Cela correspond à des abords de la pratique, que je ne prétendrai pas maitriser.
Par contre pour moi cette réalisation correspond à un ressenti.
Bien sur, la voie subite n'exclut rien.
On pourrait dire qu'elle inclut tout, mais meme cela est vision limitée.
Au final on ne peut rien en dire pour la désigner, d'où la référence permanente au rien...avec le danger d'en faire un nouveau quelque chose.
Je pense meme que la voie progressive peut faire comprendre la voie subite.
Donc on recommence, rien 'n'est acquis.
Il ne faut pas oublier que tous ces enseignements étaient formulés dans des contextes, à des gens ayant déjà appris et devant désapprendre.
quelqu'un te dit qu'il y a quelque chose, puis l'autre te balaye sous le pied : il n'y a rien.
Que reste t il d'autre que de chercher dans ce soi qui n'est pas ce qu'on croit?
Koan....la cloche sonne, et on se réveille : on s'était perdu dans la recherche éperdue, on avait sombré dans le vide.
Alors le maitre te dit gentiment qu'il faut aller laver ton bol et ranger ta chambre.
Là, juste la réalité. Dans laquelle on continue avec tout ce qu'on a compris, et ce qu'on a à comprendre.
et on se prosterne face à ce qui nous entoure sans intention, face à la vie telle qu'elle est.
Re: Ce que Hui Neng semble ne pas avoir réalisé
Publié : 08 février 2013, 19:33
par Dharmadhatu

C'est exact, l'analyse fait partie de ma pratique et de ma tradition.
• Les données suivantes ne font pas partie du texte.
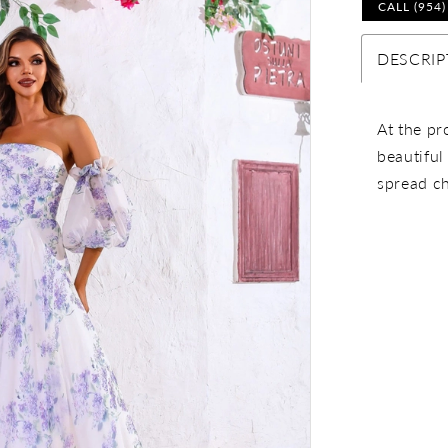
CALL (954
DESCRIP
At the pr
beautiful
spread ch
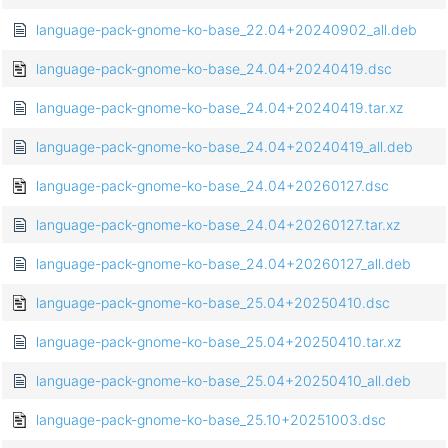
language-pack-gnome-ko-base_22.04+20240902_all.deb
language-pack-gnome-ko-base_24.04+20240419.dsc
language-pack-gnome-ko-base_24.04+20240419.tar.xz
language-pack-gnome-ko-base_24.04+20240419_all.deb
language-pack-gnome-ko-base_24.04+20260127.dsc
language-pack-gnome-ko-base_24.04+20260127.tar.xz
language-pack-gnome-ko-base_24.04+20260127_all.deb
language-pack-gnome-ko-base_25.04+20250410.dsc
language-pack-gnome-ko-base_25.04+20250410.tar.xz
language-pack-gnome-ko-base_25.04+20250410_all.deb
language-pack-gnome-ko-base_25.10+20251003.dsc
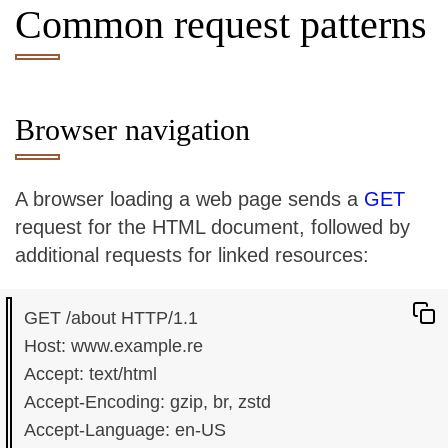
Common request patterns
Browser navigation
A browser loading a web page sends a
GET
request for the HTML document, followed by
additional requests for linked resources:
GET /about HTTP/1.1

Host: www.example.re

Accept: text/html

Accept-Encoding: gzip, br, zstd

Accept-Language: en-US
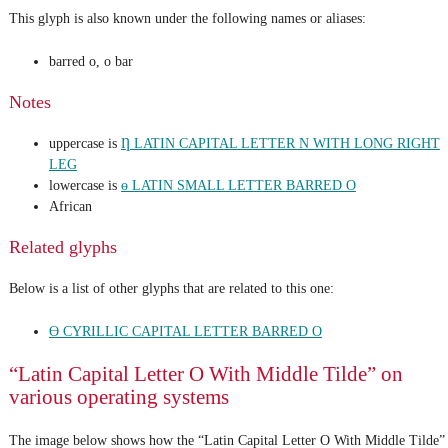
This glyph is also known under the following names or aliases:
barred o, o bar
Notes
uppercase is
Ƞ LATIN CAPITAL LETTER N WITH LONG RIGHT
LEG
lowercase is
ɵ LATIN SMALL LETTER BARRED O
African
Related glyphs
Below is a list of other glyphs that are related to this one:
Ө CYRILLIC CAPITAL LETTER BARRED O
“Latin Capital Letter O With Middle Tilde” on
various operating systems
The image below shows how the “Latin Capital Letter O With Middle Tilde”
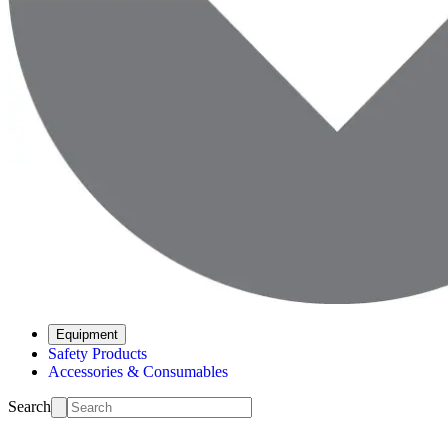
Equipment
Safety Products
Accessories & Consumables
Search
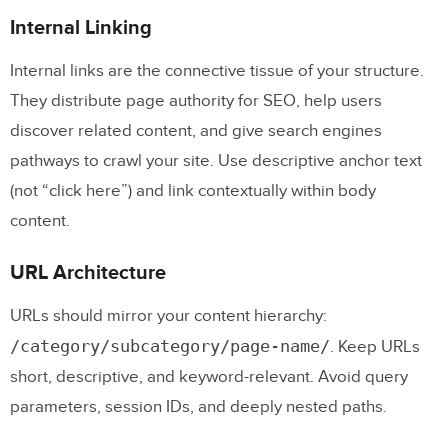
Internal Linking
Internal links are the connective tissue of your structure.
They distribute page authority for SEO, help users
discover related content, and give search engines
pathways to crawl your site. Use descriptive anchor text
(not “click here”) and link contextually within body
content.
URL Architecture
URLs should mirror your content hierarchy:
/category/subcategory/page-name/
. Keep URLs
short, descriptive, and keyword-relevant. Avoid query
parameters, session IDs, and deeply nested paths.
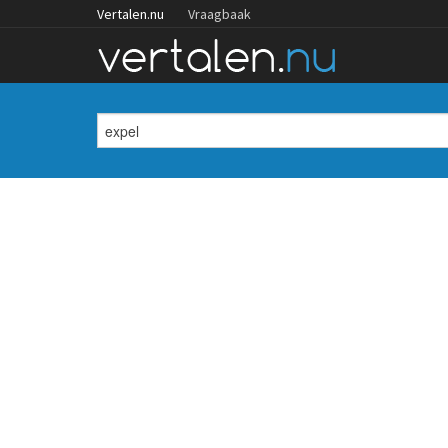
Vertalen.nu
Vraagbaak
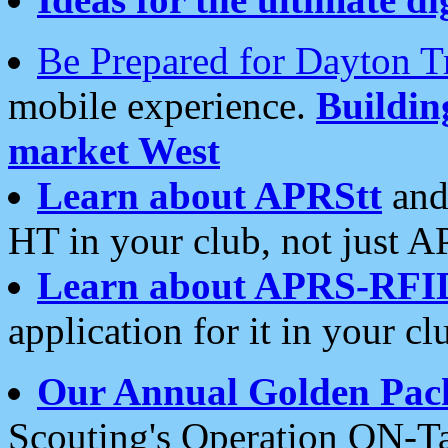
Be Prepared for Dayton T
mobile experience.
Buildi
market West
Learn about APRStt
and
HT in your club, not just 
Learn about APRS-RFI
application for it in your cl
Our Annual Golden Pac
Scouting's Operation ON-Ta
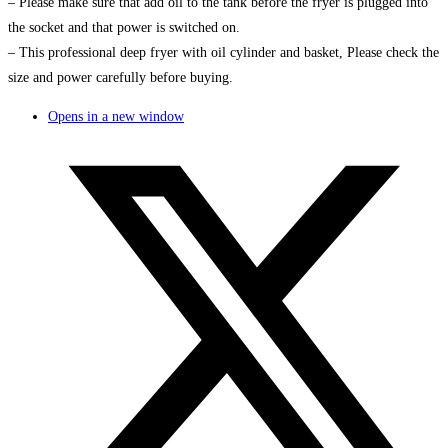
– Please make sure that add oil to the tank before the fryer is plugged into
the socket and that power is switched on.
– This professional deep fryer with oil cylinder and basket, Please check the
size and power carefully before buying.
Opens in a new window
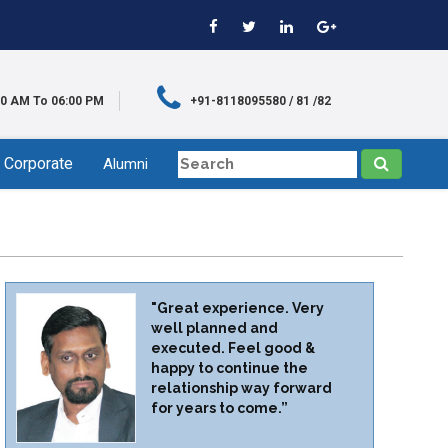
00 AM To 06:00 PM
+91-8118095580 / 81 /82
Corporate
Alumni
"Great experience. Very
well planned and
executed. Feel good &
happy to continue the
relationship way forward
for years to come.”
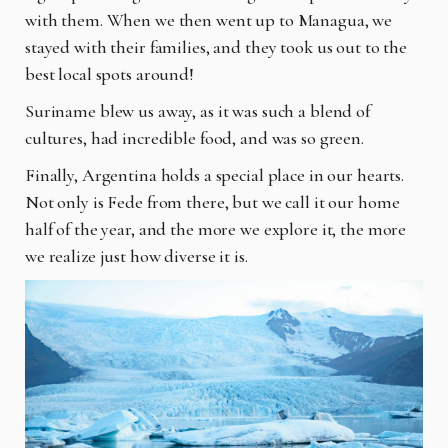
with them. When we then went up to Managua, we
stayed with their families, and they took us out to the
best local spots around!
Suriname blew us away, as it was such a blend of
cultures, had incredible food, and was so green.
Finally, Argentina holds a special place in our hearts.
Not only is Fede from there, but we call it our home
half of the year, and the more we explore it, the more
we realize just how diverse it is.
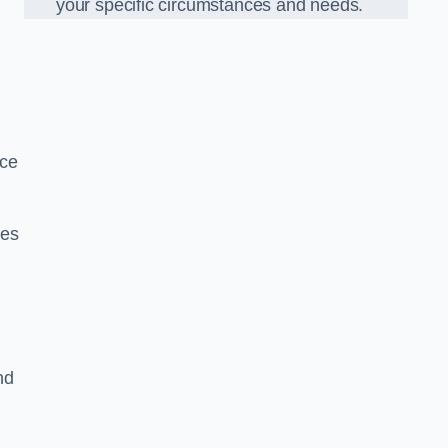
your specific circumstances and needs.
nce
ues
nd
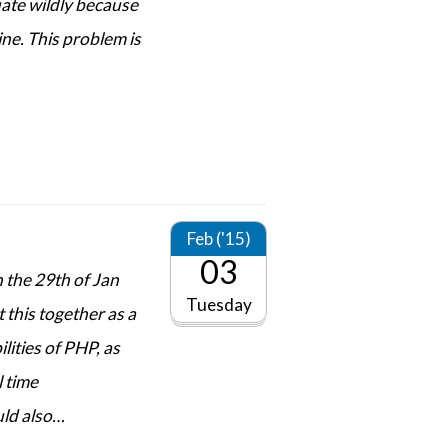
uate wildly because
line. This problem is
Feb ('15)
03
 the 29th of Jan
Tuesday
t this together as a
lities of PHP, as
l time
uld also…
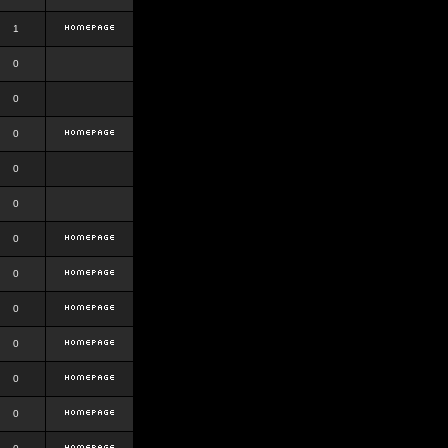
1
0
0
0
0
0
0
0
0
0
0
0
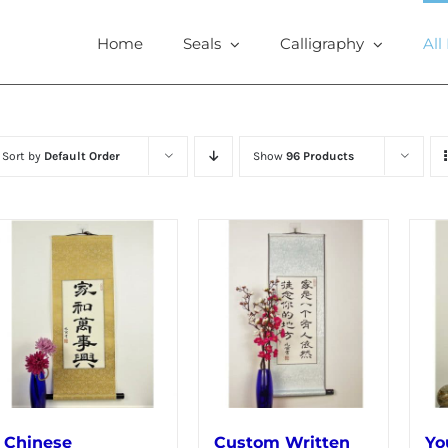
Home
Seals
Calligraphy
All
Sort by
Default Order
Show
96 Products
Chinese
Custom Written
Yo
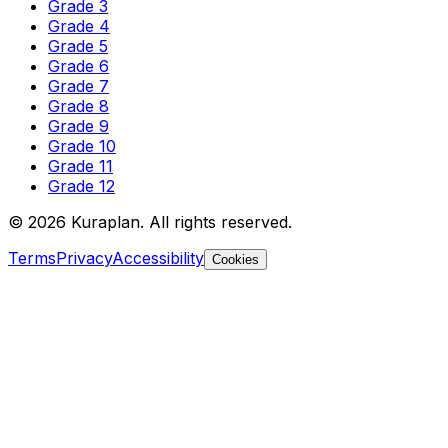
Grade 3
Grade 4
Grade 5
Grade 6
Grade 7
Grade 8
Grade 9
Grade 10
Grade 11
Grade 12
©
2026
Kuraplan. All rights reserved.
Terms
Privacy
Accessibility
Cookies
Notons que le ressenti n'a pas plus de poids que les concepts parce que certains ressentis peuvent être aussi erronés que certains concepts. Et parfois le ressenti est en accord avec la réalité, mais exprimé et/ou interprété maladroitement.
Il ne faut pas oublier que tous ces enseignements étaienbt formulés dans des contextes, à des gens ayant déjà appris et devant désapprendre.
quelqu'un te dit qu'il y a quelque chose, puis l'autre te balaye sous le pied : il n'y a rien.
Oui, cela existait déjà avec le Bouddha et la tradition indienne des
Prajñaparamita Sutras. Un bon coup de pied dans la fourmilière des conceptions essentialistes.

Re: Ce que Hui Neng semble ne pas avoir réalisé
Publié : 10 février 2013, 16:31
par lausm
Disons que le ressenti, au niveau le plus phénoménal, neuro physiologique, est plus matériel que le concept.
D'où, je suppose, la pédagogie de la baffe de nombre de maîtres zen, qui s'en sont a priori servi quand justement les disciples commençaient à conceptualiser grave!
Vlan, et là, t'en penses quoi de la nature de Bouddha? ...ouah putain, ça fait mal à la tronche!
Il y a quelques années, j'ai vu que dans le theravada, et aussi dans le chan chinois, il y a une pédagogie de l'apprentissage de la méditation qui insiste très très fort sur les sensations : se concentrer juste sur ses sensations. Cela relativise énormément l'activité mentale : quand on donne du corps à l'esprit, il pense plus dense (et surtout il donne moins de poids aux pensées, qui s'ordonnent différemment et autrement). et je comprends : une sensation ramène dans le corps, concrètement..par contre une pensée, bof!
Du coup, on pense à partir du corps, et non en s'en abstrayant. C'est à mon sens plus sain, car quand on étudie, on risque de se coller à l'intellect, et là faut revenir sur terre.